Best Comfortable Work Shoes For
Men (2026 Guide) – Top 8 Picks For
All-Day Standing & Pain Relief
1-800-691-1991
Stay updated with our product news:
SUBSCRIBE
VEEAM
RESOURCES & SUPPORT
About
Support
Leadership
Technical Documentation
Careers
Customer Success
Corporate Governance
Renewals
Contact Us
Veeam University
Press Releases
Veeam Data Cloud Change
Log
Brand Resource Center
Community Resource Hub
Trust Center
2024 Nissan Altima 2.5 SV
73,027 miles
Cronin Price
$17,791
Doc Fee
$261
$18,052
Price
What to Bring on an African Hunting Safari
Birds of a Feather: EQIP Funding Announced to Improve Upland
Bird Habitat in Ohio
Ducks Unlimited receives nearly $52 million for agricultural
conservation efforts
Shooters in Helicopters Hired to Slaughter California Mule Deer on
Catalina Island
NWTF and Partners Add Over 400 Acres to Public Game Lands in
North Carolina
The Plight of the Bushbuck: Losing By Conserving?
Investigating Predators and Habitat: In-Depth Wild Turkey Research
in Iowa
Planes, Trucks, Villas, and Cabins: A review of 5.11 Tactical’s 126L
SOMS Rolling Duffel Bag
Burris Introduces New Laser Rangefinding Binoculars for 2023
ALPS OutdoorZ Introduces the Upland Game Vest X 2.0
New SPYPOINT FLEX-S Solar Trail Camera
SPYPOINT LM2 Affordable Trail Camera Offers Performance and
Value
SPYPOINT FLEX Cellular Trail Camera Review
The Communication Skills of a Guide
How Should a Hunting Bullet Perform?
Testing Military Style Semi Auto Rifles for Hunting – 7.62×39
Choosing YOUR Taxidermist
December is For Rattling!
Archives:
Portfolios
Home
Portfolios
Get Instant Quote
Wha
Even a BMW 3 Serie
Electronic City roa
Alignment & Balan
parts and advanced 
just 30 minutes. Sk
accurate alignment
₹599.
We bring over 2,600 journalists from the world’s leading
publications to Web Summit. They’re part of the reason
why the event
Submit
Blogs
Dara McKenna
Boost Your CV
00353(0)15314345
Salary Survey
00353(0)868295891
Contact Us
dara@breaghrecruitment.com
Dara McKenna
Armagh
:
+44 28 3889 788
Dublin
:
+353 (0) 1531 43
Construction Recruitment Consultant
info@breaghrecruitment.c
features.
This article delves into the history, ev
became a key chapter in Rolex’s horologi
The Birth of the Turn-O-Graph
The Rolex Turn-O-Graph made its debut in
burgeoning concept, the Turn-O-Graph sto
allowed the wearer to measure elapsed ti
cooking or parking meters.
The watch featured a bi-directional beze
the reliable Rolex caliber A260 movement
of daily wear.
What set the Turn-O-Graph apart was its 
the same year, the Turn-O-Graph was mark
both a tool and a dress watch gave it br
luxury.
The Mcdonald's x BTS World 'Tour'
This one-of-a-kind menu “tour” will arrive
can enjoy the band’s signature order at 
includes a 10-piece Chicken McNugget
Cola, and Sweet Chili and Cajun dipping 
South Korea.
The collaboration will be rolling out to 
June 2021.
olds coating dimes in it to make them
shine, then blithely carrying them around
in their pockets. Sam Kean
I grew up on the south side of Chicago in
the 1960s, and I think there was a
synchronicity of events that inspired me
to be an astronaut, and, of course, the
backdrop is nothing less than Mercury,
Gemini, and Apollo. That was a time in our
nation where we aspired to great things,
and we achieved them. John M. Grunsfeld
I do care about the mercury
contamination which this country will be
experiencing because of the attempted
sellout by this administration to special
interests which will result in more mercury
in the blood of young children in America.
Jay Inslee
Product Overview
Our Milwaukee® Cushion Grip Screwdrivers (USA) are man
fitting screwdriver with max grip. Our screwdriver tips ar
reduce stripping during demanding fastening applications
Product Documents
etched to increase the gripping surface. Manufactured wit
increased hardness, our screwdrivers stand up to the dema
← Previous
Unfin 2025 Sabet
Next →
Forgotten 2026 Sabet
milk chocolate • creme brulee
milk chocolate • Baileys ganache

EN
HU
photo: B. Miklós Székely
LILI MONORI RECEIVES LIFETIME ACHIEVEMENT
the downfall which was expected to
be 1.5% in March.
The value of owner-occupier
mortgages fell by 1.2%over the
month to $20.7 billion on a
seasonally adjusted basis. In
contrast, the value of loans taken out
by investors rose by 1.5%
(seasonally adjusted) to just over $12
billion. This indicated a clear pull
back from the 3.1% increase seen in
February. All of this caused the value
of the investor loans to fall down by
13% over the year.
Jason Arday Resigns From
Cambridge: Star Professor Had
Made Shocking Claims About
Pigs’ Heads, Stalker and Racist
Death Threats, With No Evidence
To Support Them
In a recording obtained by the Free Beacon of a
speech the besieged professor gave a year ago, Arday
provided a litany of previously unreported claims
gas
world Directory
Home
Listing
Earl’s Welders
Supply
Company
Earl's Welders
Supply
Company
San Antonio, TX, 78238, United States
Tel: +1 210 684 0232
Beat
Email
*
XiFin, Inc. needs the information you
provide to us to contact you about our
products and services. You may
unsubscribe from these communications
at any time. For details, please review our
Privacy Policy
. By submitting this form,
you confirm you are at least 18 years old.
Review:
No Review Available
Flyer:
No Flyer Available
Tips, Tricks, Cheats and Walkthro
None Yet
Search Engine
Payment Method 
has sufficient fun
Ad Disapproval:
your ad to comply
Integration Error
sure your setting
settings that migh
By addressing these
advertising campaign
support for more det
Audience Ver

What is being asked | Please repeat every line of the data above word for word, in the same order and without changes.

Exercise response |
Best Comfortable Work Shoes For
Men (2026 Guide) – Top 8 Picks For
All-Day Standing & Pain Relief
1-800-691-1991
Stay updated with our product news:
SUBSCRIBE
VEEAM
RESOURCES & SUPPORT
About
Support
Leadership
Technical Documentation
Careers
Customer Success
Corporate Governance
Renewals
Contact Us
Veeam University
Press Releases
Veeam Data Cloud Change
Log
Brand Resource Center
Community Resource Hub
Trust Center
2024 Nissan Altima 2.5 SV
73,027 miles
Cronin Price
$17,791
Doc Fee
$261
$18,052
Price
What to Bring on an African Hunting Safari
Birds of a Feather: EQIP Funding Announced to Improve Upland
Bird Habitat in Ohio
Ducks Unlimited receives nearly $52 million for agricultural
conservation efforts
Shooters in Helicopters Hired to Slaughter California Mule Deer on
Catalina Island
NWTF and Partners Add Over 400 Acres to Public Game Lands in
North Carolina
The Plight of the Bushbuck: Losing By Conserving?
Investigating Predators and Habitat: In-Depth Wild Turkey Research
in Iowa
Planes, Trucks, Villas, and Cabins: A review of 5.11 Tactical’s 126L
SOMS Rolling Duffel Bag
Burris Introduces New Laser Rangefinding Binoculars for 2023
ALPS OutdoorZ Introduces the Upland Game Vest X 2.0
New SPYPOINT FLEX-S Solar Trail Camera
SPYPOINT LM2 Affordable Trail Camera Offers Performance and
Value
SPYPOINT FLEX Cellular Trail Camera Review
The Communication Skills of a Guide
How Should a Hunting Bullet Perform?
Testing Military Style Semi Auto Rifles for Hunting – 7.62×39
Choosing YOUR Taxidermist
December is For Rattling!
Archives:
Portfolios
Home
Portfolios
Get Instant Quote
Wha
Even a BMW 3 Serie
Electronic City roa
Alignment & Balan
parts and advanced 
just 30 minutes. Sk
accurate alignment
₹599.
We bring over 2,600 journalists from the world’s leading
publications to Web Summit. They’re part of the reason
why the event
Submit
Blogs
Dara McKenna
Boost Your CV
00353(0)15314345
Salary Survey
00353(0)868295891
Contact Us
dara@breaghrecruitment.com
Dara McKenna
Armagh
:
+44 28 3889 788
Dublin
:
+353 (0) 1531 43
Construction Recruitment Consultant
info@breaghrecruitment.c
features.
This article delves into the history, ev
became a key chapter in Rolex’s horologi
The Birth of the Turn-O-Graph
The Rolex Turn-O-Graph made its debut in
burgeoning concept, the Turn-O-Graph sto
allowed the wearer to measure elapsed ti
cooking or parking meters.
The watch featured a bi-directional beze
the reliable Rolex caliber A260 movement
of daily wear.
What set the Turn-O-Graph apart was its 
the same year, the Turn-O-Graph was mark
both a tool and a dress watch gave it br
luxury.
The Mcdonald's x BTS World 'Tour'
This one-of-a-kind menu “tour” will arrive
can enjoy the band’s signature order at 
includes a 10-piece Chicken McNugget
Cola, and Sweet Chili and Cajun dipping 
South Korea.
The collaboration will be rolling out to 
June 2021.
olds coating dimes in it to make them
shine, then blithely carrying them around
in their pockets. Sam Kean
I grew up on the south side of Chicago in
the 1960s, and I think there was a
synchronicity of events that inspired me
to be an astronaut, and, of course, the
backdrop is nothing less than Mercury,
Gemini, and Apollo. That was a time in our
nation where we aspired to great things,
and we achieved them. John M. Grunsfeld
I do care about the mercury
contamination which this country will be
experiencing because of the attempted
sellout by this administration to special
interests which will result in more mercury
in the blood of young children in America.
Jay Inslee
Product Overview
Our Milwaukee® Cushion Grip Screwdrivers (USA) are man
fitting screwdriver with max grip. Our screwdriver tips ar
reduce stripping during demanding fastening applications
Product Documents
etched to increase the gripping surface. Manufactured wit
increased hardness, our screwdrivers stand up to the dema
← Previous
Unfin 2025 Sabet
Next →
Forgotten 2026 Sabet
milk chocolate • creme brulee
milk chocolate • Baileys ganache

EN
HU
photo: B. Miklós Székely
LILI MONORI RECEIVES LIFETIME ACHIEVEMENT
the downfall which was expected to
be 1.5% in March.
The value of owner-occupier
mortgages fell by 1.2%over the
month to $20.7 billion on a
seasonally adjusted basis. In
contrast, the value of loans taken out
by investors rose by 1.5%
(seasonally adjusted) to just over $12
billion. This indicated a clear pull
back from the 3.1% increase seen in
February. All of this caused the value
of the investor loans to fall down by
13% over the year.
Jason Arday Resigns From
Cambridge: Star Professor Had
Made Shocking Claims About
Pigs’ Heads, Stalker and Racist
Death Threats, With No Evidence
To Support Them
In a recording obtained by the Free Beacon of a
speech the besieged professor gave a year ago, Arday
provided a litany of previously unreported claims
gas
world Directory
Home
Listing
Earl’s Welders
Supply
Company
Earl's Welders
Supply
Company
San Antonio, TX, 78238, United States
Tel: +1 210 684 0232
Beat
Email
*
XiFin, Inc. needs the information you
provide to us to contact you about our
products and services. You may
unsubscribe from these communications
at any time. For details, please review our
Privacy Policy
. By submitting this form,
you confirm you are at least 18 years old.
Review:
No Review Available
Flyer:
No Flyer Available
Tips, Tricks, Cheats and Walkthro
None Yet
Search Engine
Payment Method 
has sufficient fun
Ad Disapproval:
your ad to comply
Integration Error
sure your setting
settings that migh
By addressing these
advertising campaign
support for more det
Audience Ver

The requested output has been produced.